What might this study add?
These data validate regional CTmass, using invasively measured myocardial perfusion as a standard. Outcome of this study supports reliability of that CT algorithm to estimate relative myocardium at risk.
How might this impact on clinical practice?
Using the same set of CT data, the presence and severity of proximal coronary artery stenosis and also the extent of myocardium at risk (CTmass) can be assessed simultaneously. Combining FFRCT and CTmass within one single non-invasive examination may enable more reliable risk assessment in patients with coronary artery disease.
Supplemental material
Acknowledgments
We thank Hyun Jin Kim, Adam Updegrove and Professor Dr Charles Taylor for providing support for FFRCT and percent myocardial blood flow data.
Footnotes
Twitter @j_zelis
DCJK and SF contributed equally.
Contributors DCJK: planning, conducting; patient enrolment, data collection and reporting; article writing, submission. SF: conducting; patient enrolment, data collection. MvV: reporting; article writing, data check, statistical check. IC: conducting; patient enrolment, reporting; data collection. JMZ: conducting; patient enrolment, reporting; article check, statistical analysis. MEF: conducting; patient enrolment, reporting; article check. FZ: conducting; patient enrolment, reporting; article check. CC: reporting; data check, statistical check. BDB: reporting; article writing, data check. NHJP: planning; principal investigator, reporting; article writing.
Funding Myomass was an investigator-initiated study supported by an unrestricted educational grant from HeartFlow.

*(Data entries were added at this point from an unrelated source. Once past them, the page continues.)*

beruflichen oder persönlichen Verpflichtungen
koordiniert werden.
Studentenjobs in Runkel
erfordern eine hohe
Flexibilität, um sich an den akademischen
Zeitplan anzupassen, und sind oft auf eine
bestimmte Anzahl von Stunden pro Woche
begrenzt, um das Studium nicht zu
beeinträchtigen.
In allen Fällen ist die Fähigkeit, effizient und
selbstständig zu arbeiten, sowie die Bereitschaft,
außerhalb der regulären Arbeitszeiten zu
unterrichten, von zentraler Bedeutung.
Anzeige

Competing interests SF: institutional consultance/speaker fees from Bayer and Cathworks. CC: grants from HeartFlow, Abbott Vascular, Biosensors, Pie Medical and consultancy fees from HeartFlow and Philips. Member of the advisory board of Abbott Vascular, Pie Medical and Opsens. BDB: institutional grant; Abbott, Boston Scientific, Biotronik AG. Institutional consultance fees; Abbott, Opsens and Boston Scientific outside of the submitted work. Minor equities: Siemens, GE, Bayer, Philips, HeartFlow, Edwards Life Sciences and Ceyliad. NHJP: institutional grant; Abbott, Hexacath. Consultant; Abbott, Opsens. Minor equities Philips, GE, ASML, HeartFlow. Consultant GE and personal fees GE.
Patient and public involvement Patients and/or the public were not involved in the design, or conduct, or reporting, or dissemination plans of this research.
Patient consent for publication Not required.
Ethics approval The study was approved by the medical ethics committee of the hospital and all investigators adhered to the principles of the declaration of Helsinki.
Provenance and peer review Not commissioned; externally peer reviewed.
Data availability statement Data are available on reasonable request.